Zebrowitz has found that many baby-faced grown-ups, particularly young men, overcompensate for misperceptions by cultivating tougher-than-average personalities in an attempt to ward off cheek-pinching aunts. Think of the sweet-faced rapper Eminem, who never cracks a smile, or the supermodel-juggling, hard-partying actor Leonardo DiCaprio.

So we can overgeneralize our snap judgments. And how about those of you who know someone, or maybe you are this person, who gets it wrong all the time? Do you invariably screw up your impressions of men and/or women? Some women just seem to have no trouble picking great guy after great guy. Some women seem to have a homing device for the bad and the awful. In fact much has been made of this statistic:
In a 1999 longitudinal study of 3,000 women, researchers found women who had been victimized before were seven times more likely to be raped again. (Acierno, Resnick, Kilpatrick, Saunders and Best, Jnl. of Anxiety Disorders 13, 6.)
What's up with that? That is like the worst of the worst judgments--considering that 77% of women are raped by someone known to them.

But the converse is also true: (again from Psychology Today)

Not every observer is equally likely to draw unwarranted conclusions about a smooth-cheeked man or a woman with stunning, symmetrical features. People who spend time cultivating relationships are more likely to make accurate snap judgments.

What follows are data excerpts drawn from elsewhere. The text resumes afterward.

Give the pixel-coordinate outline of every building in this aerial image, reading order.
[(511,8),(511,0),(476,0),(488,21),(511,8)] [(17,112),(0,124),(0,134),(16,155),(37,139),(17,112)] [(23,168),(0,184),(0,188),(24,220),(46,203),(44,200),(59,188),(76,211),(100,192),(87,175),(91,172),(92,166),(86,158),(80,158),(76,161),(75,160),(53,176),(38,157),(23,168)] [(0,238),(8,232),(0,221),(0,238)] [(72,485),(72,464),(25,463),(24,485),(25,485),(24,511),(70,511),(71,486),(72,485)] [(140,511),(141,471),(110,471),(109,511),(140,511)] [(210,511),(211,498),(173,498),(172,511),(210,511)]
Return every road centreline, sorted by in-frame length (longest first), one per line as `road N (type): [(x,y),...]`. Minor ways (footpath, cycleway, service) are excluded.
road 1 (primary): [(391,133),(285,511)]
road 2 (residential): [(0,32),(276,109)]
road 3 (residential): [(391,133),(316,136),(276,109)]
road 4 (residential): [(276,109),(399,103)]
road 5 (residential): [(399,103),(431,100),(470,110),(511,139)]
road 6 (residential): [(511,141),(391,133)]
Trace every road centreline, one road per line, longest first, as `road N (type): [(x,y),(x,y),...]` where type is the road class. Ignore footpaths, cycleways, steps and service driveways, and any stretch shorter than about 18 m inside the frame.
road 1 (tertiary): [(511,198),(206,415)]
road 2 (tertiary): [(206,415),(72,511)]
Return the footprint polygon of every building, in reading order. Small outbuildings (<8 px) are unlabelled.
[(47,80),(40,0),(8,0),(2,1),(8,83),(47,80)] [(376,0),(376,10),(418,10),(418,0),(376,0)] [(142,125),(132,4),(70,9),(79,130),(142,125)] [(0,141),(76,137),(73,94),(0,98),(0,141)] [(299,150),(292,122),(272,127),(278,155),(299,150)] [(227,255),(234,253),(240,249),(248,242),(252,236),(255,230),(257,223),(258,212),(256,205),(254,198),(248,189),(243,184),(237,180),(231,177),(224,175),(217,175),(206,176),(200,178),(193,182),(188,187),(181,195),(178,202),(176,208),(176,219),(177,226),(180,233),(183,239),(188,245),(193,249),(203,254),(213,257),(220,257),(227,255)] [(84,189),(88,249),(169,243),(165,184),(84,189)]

"A good judge of personality isn't just someone who is smarter—it's someone who gets out and spends time with people," says David Funder, a professor of psychology at the University of California at Riverside, who believes in the overall accuracy of snap judgments. Funder has found that two observers often reach a consensus about a third person, and the assessments are accurate in that they match the third person's assessment of himself. "We're often fooled, of course, but we're more often right."


Finally, some people are an "open book". Everyone "gets" them. What do psychologists say about those people?

On the other side of the equation, some people are simpler to capture at first glance than others. "The people who are easiest to judge are the most mentally healthy," says Randy Colvin, associate professor of psychology at Northeastern University in Boston. "With mentally healthy individuals," Colvin theorizes, "exterior behavior mimics their internal views of themselves. What you see is what you get."
Bottom line, it takes two to tango. And Ace is right, if it ain't happening out of the gate, it's unlikely to happen. He says this about "But I have a great personality":

Well, yes, but the superficial personality you put on when meeting people, charm, wit, magnetism, "confidence," etc. All these superficial qualities are on display immediately.

And all are factored into the decision immediately.

Guys like this are convinced that if a woman just gets to know their "deep personality," the "real person" underneath, the chick will go for them.

Wrong. First of all, no one falls in love with a really good personality. You fall in love with the superficial qualities and looks of a person. A good personality, and having virtue, and basic goodness, etc., makes someone love you more, but it doesn't make someone love you to begin with.

Second of all, as Steve Martin said in My Blue Heaven, everyone thinks they have a sense of humor, but not everyone does. Similarly, everyone thinks they have some kind of totally-cool "deeper personality," just blazing with attractiveness if only someone would take the time to get to know them, but they are, by and large, assholes, as most people are.

And I have the feeling the 10% of the population with truly stand-out virtues also tend to have the virtue of modesty, so they're not even really strongly aware they're a particularly fine specimen, personality-wise.

This particular guy's "deeper personality" is that of the sort of chump willing to spend countless hours being a girl's emotional tampon without having the balls to ask her out on a date.

So, she probably knows his "deeper personality." And that's not working for him either.

Ace writes the truth, men. So if you're sad and lonely, you might want to, to use Ace's words "grow some balls" and work on those first impressions. They matter.

1 comment:

Christy're said...

The husband and I knew each other 3 days in person when we agreed to get married. We're both open books--stable, honest, and loyal. And we "knew" pretty well off the bat.